I own a small yacht and use Stan Mayes system with the flag on the mainsail headboard,it works every time.
What Stan omitted to mention was these barges were often sailed by a man and a boy, and still are, although now for pleasure. It was a very hard way of earning a living.
As the yacht heels the sails become less efficient,however,on modern yachts a lot depends on the cut of the sails.Depending on what the yacht is built for,racing or cruising will dictate how the sails are cut during manufacture, some are cut flat, some are cut radially creating the upper surface of a wing when set. Some have the shape created by the crew depending on the weather conditions.
Going downwind my yacht sails faster with the wind on the quarter than dead astern. The thing that has always held a facination for me about sailing is that
you can read volumes on how to sail a boat but until you actually try it. You then begin to understand, in a very small way, why it took so long for sailing vessels to get from A to B and would where possible anchor and wait for a fair wind and tide.
All because they wanted to sail into the wind, no wonder steam became popular.
I hope this is not too far away from your original question
Davie
.


----------



## Jim the Sawyer

That's helpful, Davie! I don't know that I will ever actively participate on a sailing vessel, but if I ever get to take passage on one, I will probably overwhelm the crew with questions!
(==D)


----------



## NoR

*Apparent wind.*

Because the vessel's motion generates a wind component, the apparent wind at the sail is not the same as the ambient wind. Really fast boats 'tack' down wind because the motion of the boat means that the wind is no longer astern.
I wonder how this effect payed out in square riggers, they could shift down wind.


----------



## stan mayes

Davie M said:


> I am also a leisure sailor,
> A fore and aft rig would be more efficent going to windward and was I believe, a developement that came from the middle east. The modern fore and aft rig works on the slot system and can be likened to an aircraft wing and is more efficent going to windward and kept as near vertical to the surface of the water,ie, the vessel is upright.
> I own a small yacht and use Stan Mayes system with the flag on the mainsail headboard,it works every time.
> What Stan omitted to mention was these barges were often sailed by a man and a boy, and still are, although now for pleasure. It was a very hard way of earning a living.
> As the yacht heels the sails become less efficient,however,on modern yachts a lot depends on the cut of the sails.Depending on what the yacht is built for,racing or cruising will dictate how the sails are cut during manufacture, some are cut flat, some are cut radially creating the upper surface of a wing when set. Some have the shape created by the crew depending on the weather conditions.
> Going downwind my yacht sails faster with the wind on the quarter than dead astern. The thing that has always held a facination for me about sailing is that
> you can read volumes on how to sail a boat but until you actually try it. You then begin to understand, in a very small way, why it took so long for sailing vessels to get from A to B and would where possible anchor and wait for a fair wind and tide.
> All because they wanted to sail into the wind, no wonder steam became popular.
> I hope this is not too far away from your original question
> Davie
> .


Yes Davie they were two handed and very hard work.
I was mate in a 300 tonner Celtic for over two years with Bill West of Frinsbury as skipper..He would not have a Third Hand although there were double bunks in the foc'sle.
During my time in them we were wrecked three times in gales on the coast..Each time we were rescued by RNLI lifeboats after sending up distress flares...We were paid by the freight so the quicker we delivered we got our money quicker!!
Young skippers pushed and punished the barges in any weather..
Older skippers ran for shelter when a blow was imminent.
Regards,
Stan


----------



## Davie M

NoR said:


> Because the vessel's motion generates a wind component, the apparent wind at the sail is not the same as the ambient wind. Really fast boats 'tack' down wind because the motion of the boat means that the wind is no longer astern.
> I wonder how this effect payed out in square riggers, they could shift down wind.

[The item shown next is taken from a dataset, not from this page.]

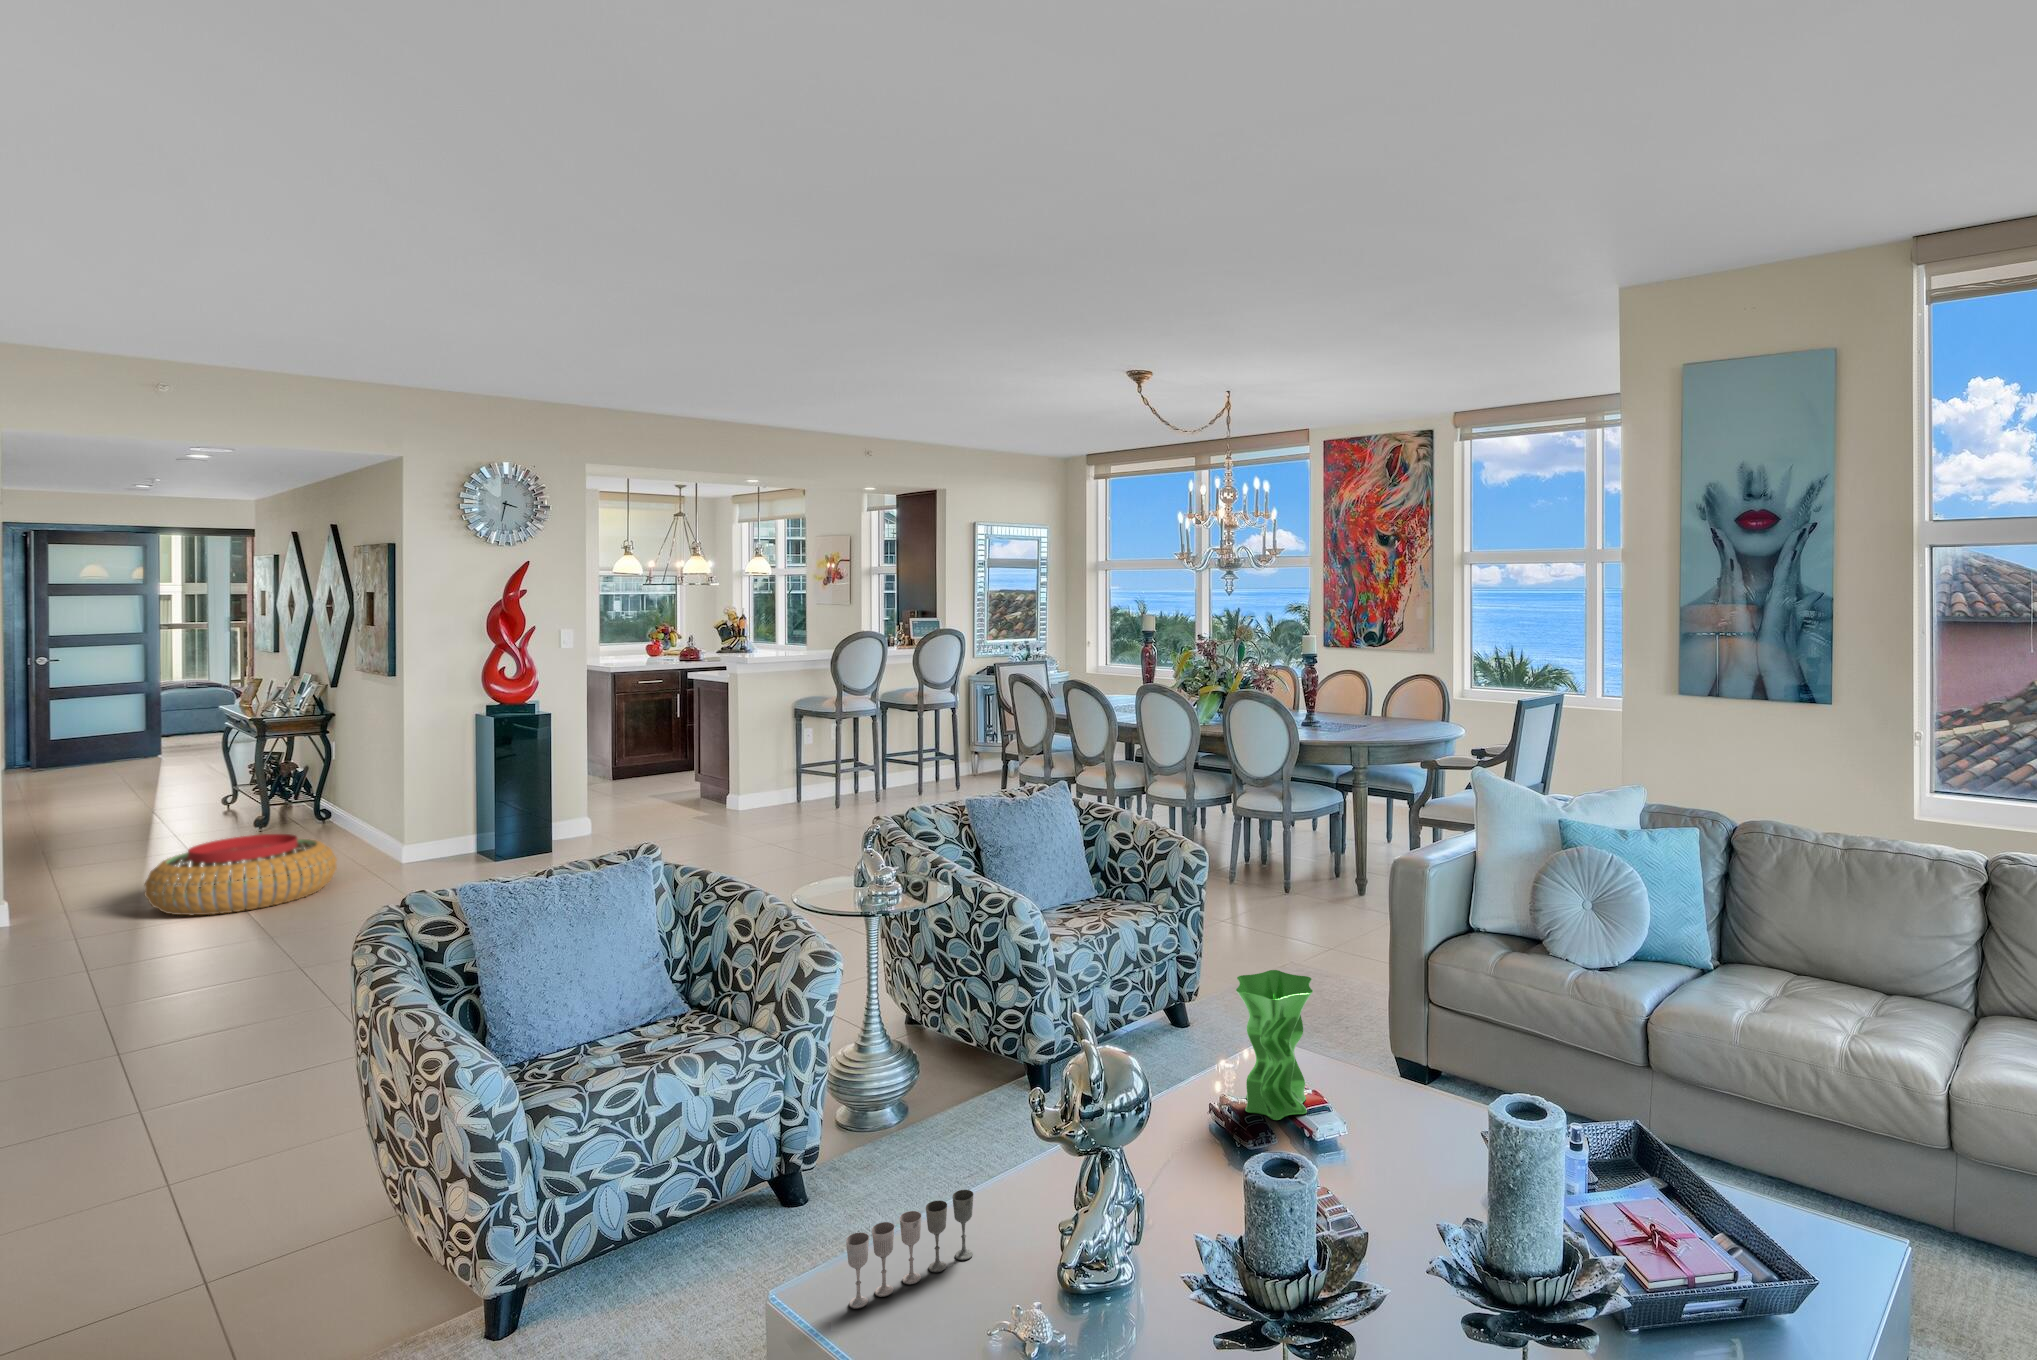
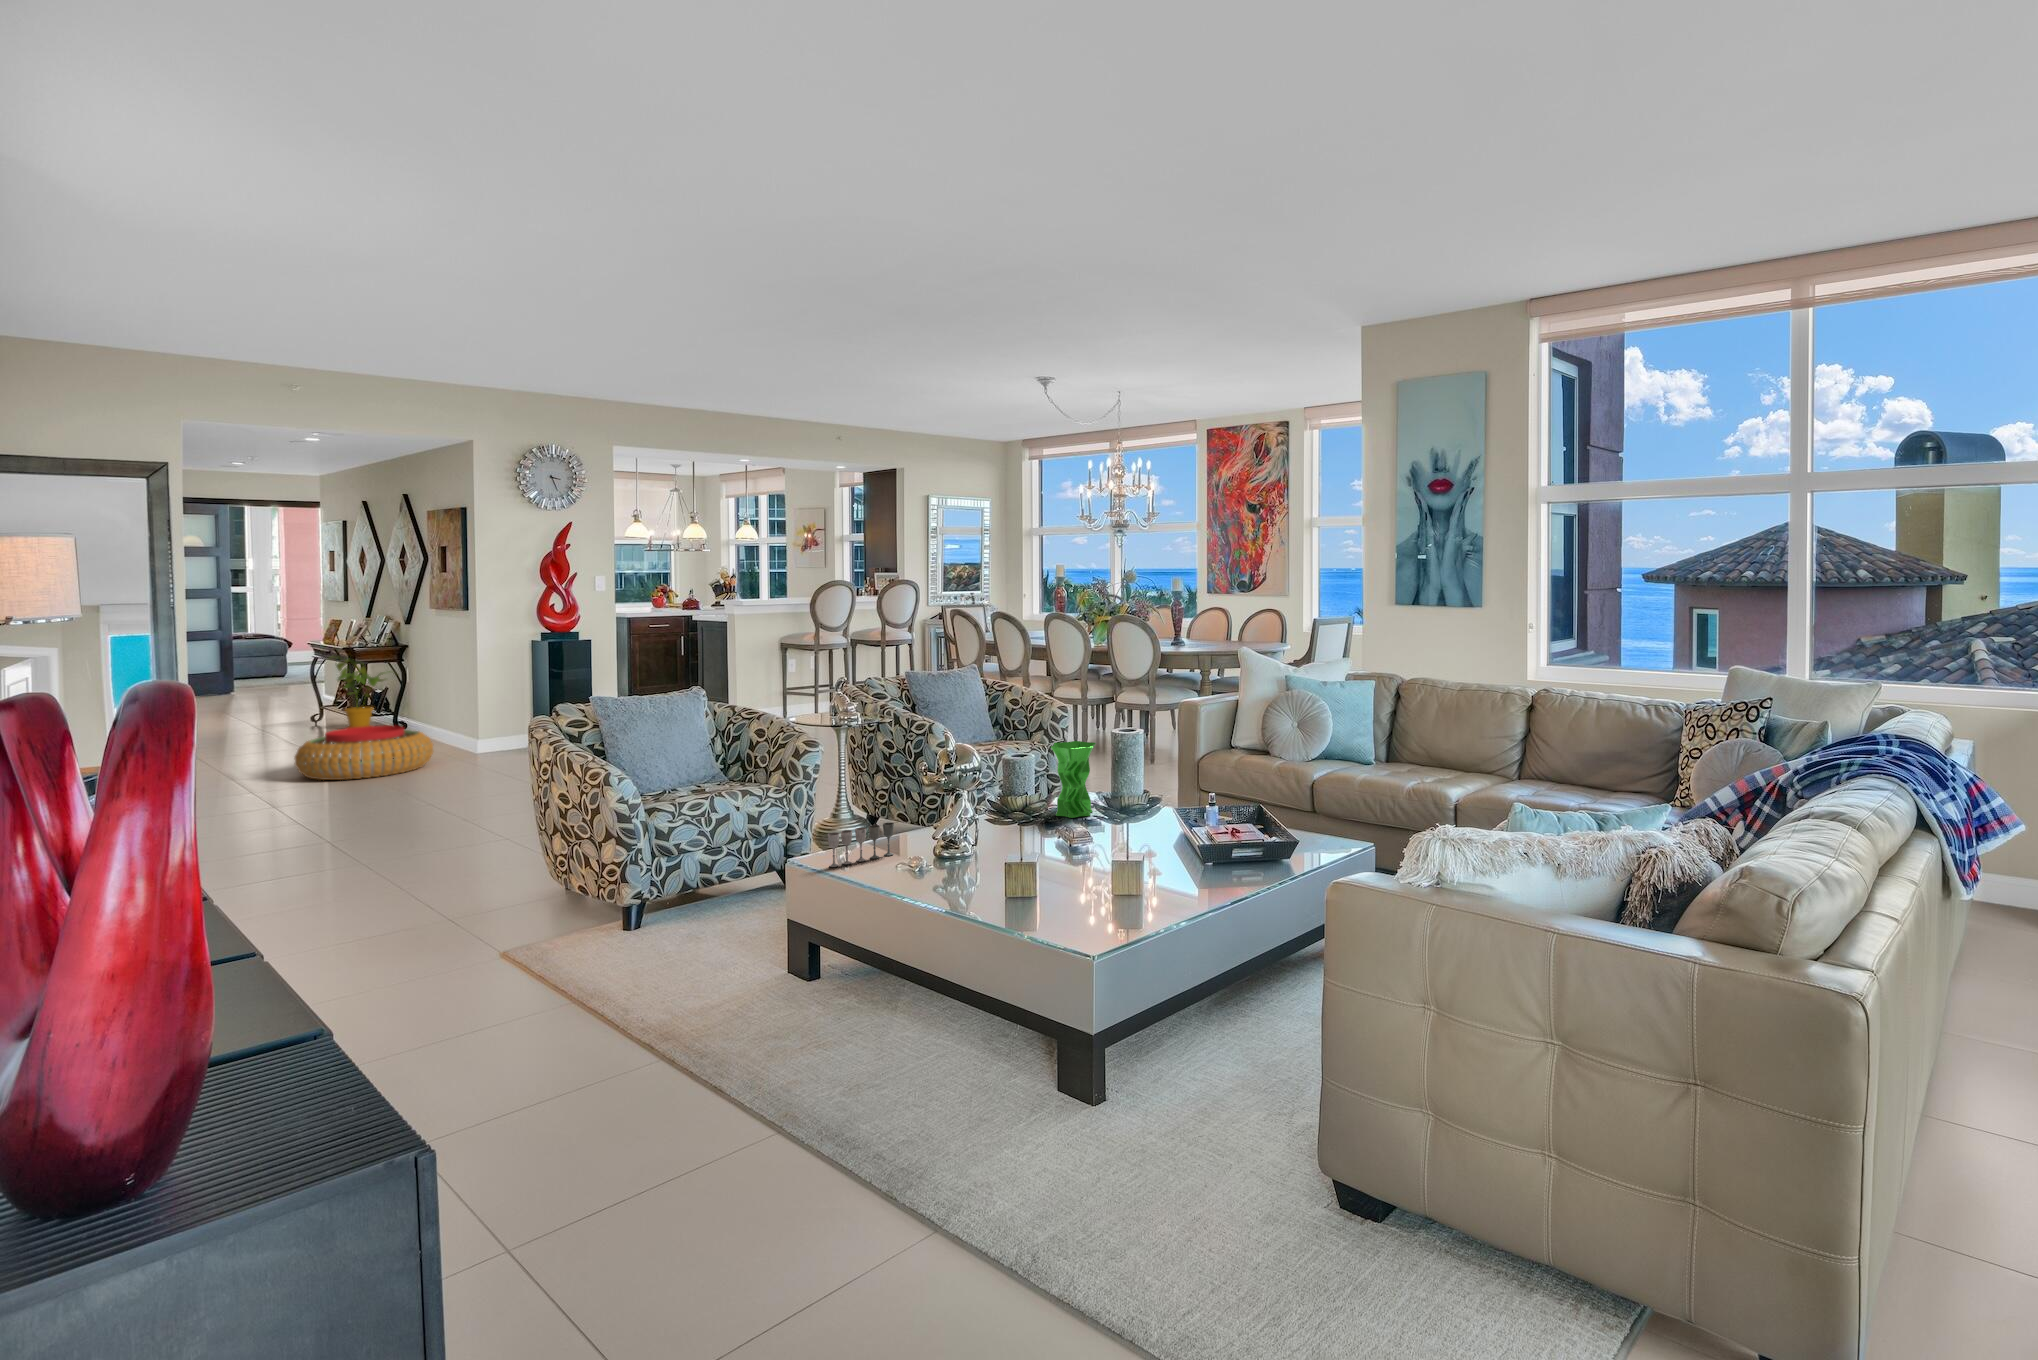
house plant: none [234,728,326,821] -> present [333,656,390,728]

Could it be that it might have something to do with the size and position of the sails on each mast, not all spars are at the same height on all masts. I am looking at a painting of Cutty Sark as I type this,it seems reasonable to assume that the "slot" between the sails works horizontally downwind and with the different sail size allows the wind to flow thro from aft to for'd, zigzaging up and down as it travels.


----------



## Jim the Sawyer

It also confuses me a bit as to how the wind flows in, around, through, over, and into the individual sails in the overall rigging plan. Obviously some of the sails overlap each other. If you simply had one mast, and square rigged sails on it, there would be no overlaps, and slight gaps between all the sails. But some of the ships seemed to have the sails set up such that the wind, coming ostensibly from the rear of the ship, would hit the sails on the mizzenmast and that would block the full force of the wind from hitting the sails on the mainmast, and the more masts you have, the more overlap there is, such that the sails further forward are getting less direct wind than the ones aft. I guess, as you say, the point is, that vessels rarely sail with the wind directly astern.

Maybe that is why fast vessels can make better speed tacked away from the wind a bit, rather than directly downwind, because more sail area takes direct wind gusts, rather than broken-down leftovers spoiled by other sails. Just my wild guess.


----------



## charles henry

Relative to the types of sails available. My experience during the period where I was an ardent sailor formulated the following rule.

No matter what kind of sail you buy it is NEVER the one you need.

This is an addendum to the statement that, "A boat is a hole in the water into which you throw money


Chas


----------



## TOM ALEXANDER

charles henry said:


> Relative to the types of sails available. My experience during the period where I was an ardent sailor formulated the following rule.
> 
> No matter what kind of sail you buy it is NEVER the one you need.
> 
> This is an addendum to the statement that, "A boat is a hole in the water into which you throw money
> 
> 
> Chas


BOAT -- Bring Out Another Thousand! (Jester)


----------



## Jim the Sawyer

charles henry said:


> Relative to the types of sails available. My experience during the period where I was an ardent sailor formulated the following rule.
> 
> No matter what kind of sail you buy it is NEVER the one you need.
> 
> This is an addendum to the statement that, "A boat is a hole in the water into which you throw money
> 
> 
> Chas


These sound like some of Murphy's Nautical Laws.

he has some land-based ones, too, like:
If you keep something for 20 years, thinking you'll need it, and never use it, and throw it away, you'll need it a week after throwing it away.

And:
If you stop at the red light and you put the transmission in neutral and let the clutch out, the light will turn green immediately. But if you keep it in gear with your foot on the clutch, it will take five minutes to change.

I'm sure some of the nautical ones would be things like: The anchor only grabs hold of the bottom when you are trying to pull it up. If you want it to anchor you, it drifts.
(Jester)(K):sweatFrogger)


----------